Somebody is going to die. As a direct consequence of Newton’s decision to become a sanctuary(-lite) city, a brown person is going to kill a Newton resident. That’s the conclusion of Chair of the Newton Republican Committee, Tom Mountain, in a column posted on WickedLocal* (which will presumably be printed in this week’s TAB).

Update (2/28): Per Andy Levin, Mountain’s column will not appear in the TAB this week.

The column is irresponsible fear-mongering. As we learned over-and-over, when you demonize a group, some rootless person listens, is activated, and takes deadly action. This week a gunman asked two Indians about their visa status and shot them, killing one.

The column is ignorant. The available evidence suggests that sanctuary cities are safer, for the obvious reason that undocumented immigrants are far likelier to engage with the police if they aren’t worried the police are going to deport them, which makes it easier for the police to do their job well.

The column is exploitative. Mountain uses the 2011 tragedy of a Milford family — whose son, Matthew Denice, was killed in a gruesome crash by an Ecuadorian immigrant, Nicolas Guaman — to make the point that we need to fear brown immigrants. To be fair, the family is willing to be exploited, the mother having appeared on stage with Trump as an Angel Mom at the Republican National Convention last summer.

The column is flat wrong on the link between sanctuary city policy and Denice’s death. Mountain writes that the Guaman had previously been convicted for assault on a police officer. In fact, Guaman did not have a criminal record. There is no record of an incident that would have caused police to investigate Guaman’s immigration status.

The column is flat wrong on the politics and the policy. Mountain claims: “The Obama Administration had tied the hands of local and state police to prevent them from detaining or even reporting illegals to federal immigration authorities.” What Mountain is refering to, presumably**, is the federal Secure Communities program, a program initiated and piloted under the Bush (W.) administration. Under Secure Communities, local and state law enforcement run arrestee fingerprints through ICE databases, on top of FBI databases. The Bush administration recruited 14 local partners. Far from tying any hands, the Obama administration expanded the program to over a thousand jurisdictions. 

More importantly, because the connection to ICE begins with arrest processing, the Secure Communities program is irrelevant to Matthew Denice’s death.

When the Obama Administration came to the conclusion that the Secure Communities program was not effective in meeting its aim of reducing serious crime by undocumented immigrants, it shut down the program and shifted to prioritized deportations, focusing on serious criminals.

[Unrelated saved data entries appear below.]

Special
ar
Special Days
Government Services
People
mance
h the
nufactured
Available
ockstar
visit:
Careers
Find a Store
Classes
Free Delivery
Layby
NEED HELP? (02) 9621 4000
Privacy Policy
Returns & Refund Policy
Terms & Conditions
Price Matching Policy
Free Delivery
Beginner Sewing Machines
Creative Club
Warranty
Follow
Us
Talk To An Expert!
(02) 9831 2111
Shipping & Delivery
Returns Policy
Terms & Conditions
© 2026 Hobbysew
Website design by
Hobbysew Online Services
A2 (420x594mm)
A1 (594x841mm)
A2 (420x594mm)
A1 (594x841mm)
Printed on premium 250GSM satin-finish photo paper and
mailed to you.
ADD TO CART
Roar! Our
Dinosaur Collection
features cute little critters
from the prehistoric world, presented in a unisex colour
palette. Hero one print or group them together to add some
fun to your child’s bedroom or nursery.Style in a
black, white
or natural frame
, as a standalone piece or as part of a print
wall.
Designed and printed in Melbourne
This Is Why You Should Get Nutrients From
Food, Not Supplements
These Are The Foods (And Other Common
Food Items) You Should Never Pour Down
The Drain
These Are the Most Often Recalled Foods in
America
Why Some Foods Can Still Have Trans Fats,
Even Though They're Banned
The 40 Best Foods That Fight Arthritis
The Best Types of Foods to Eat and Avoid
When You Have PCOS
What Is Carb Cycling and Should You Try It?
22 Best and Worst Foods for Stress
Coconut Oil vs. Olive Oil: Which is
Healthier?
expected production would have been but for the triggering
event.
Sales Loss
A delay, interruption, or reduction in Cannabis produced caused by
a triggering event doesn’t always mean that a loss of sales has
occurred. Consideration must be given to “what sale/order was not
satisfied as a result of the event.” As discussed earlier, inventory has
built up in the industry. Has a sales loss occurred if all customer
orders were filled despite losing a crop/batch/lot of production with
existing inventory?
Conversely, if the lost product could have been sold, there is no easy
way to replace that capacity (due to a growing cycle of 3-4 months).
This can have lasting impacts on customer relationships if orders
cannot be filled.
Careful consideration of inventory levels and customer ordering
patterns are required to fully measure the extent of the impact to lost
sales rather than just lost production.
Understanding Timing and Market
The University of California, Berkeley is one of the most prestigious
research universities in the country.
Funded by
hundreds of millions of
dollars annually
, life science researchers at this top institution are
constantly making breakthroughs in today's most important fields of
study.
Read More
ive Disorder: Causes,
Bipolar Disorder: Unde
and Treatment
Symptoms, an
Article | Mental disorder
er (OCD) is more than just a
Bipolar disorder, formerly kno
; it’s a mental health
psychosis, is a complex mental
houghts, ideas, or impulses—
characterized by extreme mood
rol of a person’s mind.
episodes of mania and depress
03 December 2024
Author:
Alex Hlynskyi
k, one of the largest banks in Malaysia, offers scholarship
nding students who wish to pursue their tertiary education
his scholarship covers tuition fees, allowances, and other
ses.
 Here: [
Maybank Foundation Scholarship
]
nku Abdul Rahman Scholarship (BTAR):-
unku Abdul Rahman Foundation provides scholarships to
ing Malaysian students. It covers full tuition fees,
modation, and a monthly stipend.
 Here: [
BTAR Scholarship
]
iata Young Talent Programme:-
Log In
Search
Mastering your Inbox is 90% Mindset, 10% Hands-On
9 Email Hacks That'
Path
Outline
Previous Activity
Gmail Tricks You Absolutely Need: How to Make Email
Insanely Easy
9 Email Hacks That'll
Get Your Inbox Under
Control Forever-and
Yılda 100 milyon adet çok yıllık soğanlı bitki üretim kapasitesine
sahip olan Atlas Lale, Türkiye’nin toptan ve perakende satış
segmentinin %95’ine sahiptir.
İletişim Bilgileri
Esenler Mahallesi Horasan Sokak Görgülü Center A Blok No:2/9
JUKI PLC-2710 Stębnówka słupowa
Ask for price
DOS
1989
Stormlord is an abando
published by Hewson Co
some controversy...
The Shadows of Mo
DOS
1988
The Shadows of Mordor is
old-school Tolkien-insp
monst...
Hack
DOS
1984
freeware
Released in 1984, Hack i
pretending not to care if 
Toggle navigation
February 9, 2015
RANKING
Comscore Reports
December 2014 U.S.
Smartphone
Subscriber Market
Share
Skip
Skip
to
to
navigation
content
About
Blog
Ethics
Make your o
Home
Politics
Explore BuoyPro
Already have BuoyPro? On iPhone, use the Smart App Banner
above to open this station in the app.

The Trump Administration has taken steps to revive the Secure Communities program and the president has issued an executive order relaxing the Obama administration’s focus on serious criminals and broadening the scope of immigrants the DHS can focus on to include immigrants with minor offenses or even no convictions. With a fixed number of current agents, broadening the scope inevitably means that enforcement efforts will target fewer and fewer serious criminals. (Adding more agents quickly is problematic, at best.)

Far from focusing on the so-called “bad hombres,” the Trump immigration policy gives immigration agencies incentive to round up not-dangerous undocumented immigrants with minor criminal records instead of the truly dangerous.

If Mountain is really interested in preventing death in the community, he could focus on the threatened repeal of the ACA, which is likely to lead to 40,000 more deaths per year. Or, he could call for investment in traffic safety. Death from vehicular-related crashes is up again for the second year in a row.

One suspects that making us safe is not Mountain’s objective. It’s keeping us white(r). Straight out of the handbook of racist demagoguery, Mountain is bringing attention to a single crime by a single person to demonize a disfavored group***.

Stirring up fear and hate. For shame.

*I don’t link to racist demagoguery. If you want to read it, you’ll have to find it yourself. Or look on your driveway tomorrow.
**I asked Mountain for clarification twice by email. He did not respond.
***h/t to @jbouie for the formulation.